O pensamento fragmentado e suas conseqüências
Porém a questão central é que temos uma série de linhas de corte bastante modernas nas formas conceituais de se abordar o tema da saúde. Moderno no sentido que Bruno Latour empresta ao tema. De certa forma fica “cada um no seu quadrado” e aspectos extremamente imbricados e articulados são tratados como distintos. Olharmos mais detalhadamente este processo histórico e cultural nos permite entender como os gastos são feitos. A partir daí poderemos planejar a forma de realizarmos mais e melhores investimentos em saúde.
Estas linhas demarcatórias são socialmente nítidas e eficazes em sua função de dificultar o pensamento do todo. Não obstante, a tradução entre as diversas formas conceituais e práticas em jogo não evita que os híbridos surjam e desempenhem seu papel no contexto geral. Uma espécie de monstro do Dr. Frankenstein, que embora construído a partir de partes de diferentes corpos, pensa e age. Ou seja, há algo de monstruoso no funcionamento dos sistemas de saúde.

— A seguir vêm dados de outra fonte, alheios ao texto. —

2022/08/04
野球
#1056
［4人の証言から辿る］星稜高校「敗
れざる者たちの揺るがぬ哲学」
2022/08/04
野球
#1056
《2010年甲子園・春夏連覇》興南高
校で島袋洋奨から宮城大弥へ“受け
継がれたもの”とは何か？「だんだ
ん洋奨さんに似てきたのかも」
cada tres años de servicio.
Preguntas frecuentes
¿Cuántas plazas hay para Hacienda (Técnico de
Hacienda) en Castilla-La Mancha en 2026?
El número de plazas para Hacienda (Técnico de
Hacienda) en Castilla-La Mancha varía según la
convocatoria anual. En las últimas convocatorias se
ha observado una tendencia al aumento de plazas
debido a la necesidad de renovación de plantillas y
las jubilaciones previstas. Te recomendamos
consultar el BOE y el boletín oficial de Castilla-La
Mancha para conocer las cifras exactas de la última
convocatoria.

O que explica, em parte, sua retratação como sendo de permanente estado de crise.
Há então, retomando, linhas demarcadoras que separam e purificam estes aspectos complementares do sistema de saúde:
• Linha da demarcação para a saúde como setor da economia monetária;
• Linha da demarcação para a saúde como espaço político e de aplicação do saber técnico cientifico.
De um lado, a economia monetária e suas leis não escritas. De outro, a política e as ciências da saúde. No primeiro, temos um lugar de mobilização e fiscalização da sociedade (através de suas instâncias oficiais de representação: corporações de trabalhadores, de prestadores de serviço, associações comunitárias e outras ONGs). No segundo, as operações de mercado e as negociatas do submundo das relações entre o público e o privado.
De modo que ao conselheiro de saúde caberá olhar o aspecto político e de gestão dos planos de saúde de cada governo da hora. O conselheiro se concentrará em buscar, para a demanda reprimida e crescente, a melhor terapêutica disponível para o cuidado com a saúde dos indivíduos e das populações. Dificilmente ele conseguirá ver, ao primeiro olhar, os componentes puramente mercadológicos do jogo.
Para ele, a princípio haverá apenas um grande fornecedor último: o Estado. Como gestor do sistema o Estado deverá ser protegido dos ataques privativistas. Mas ao fim e ao cabo ele deve gerenciar e ser o responsável final por fazer a complexa engrenagem mover-se. A componente autodeterminante, desencadeada pelas relações entre as partes formalmente separadas do sistema, não será considerada na instância do controle social. Se for, não será significativa a ponto de determinar seus rumos e prioridades.
A racionalidade política é desta forma separada da racionalidade econômica com o objetivo “ingênuo” de proteger a primeira da segunda. A consideração econômico-monetária é deixada na mão dos interesses privados, os quais devem ser vigiados e reprimidos em favor da face pública do sistema de saúde.
O contraditório é que ao serem excluídos da equação da política os agentes econômicos encontram um nicho privilegiado onde podem agir livremente: A regulação do fluxo da demanda.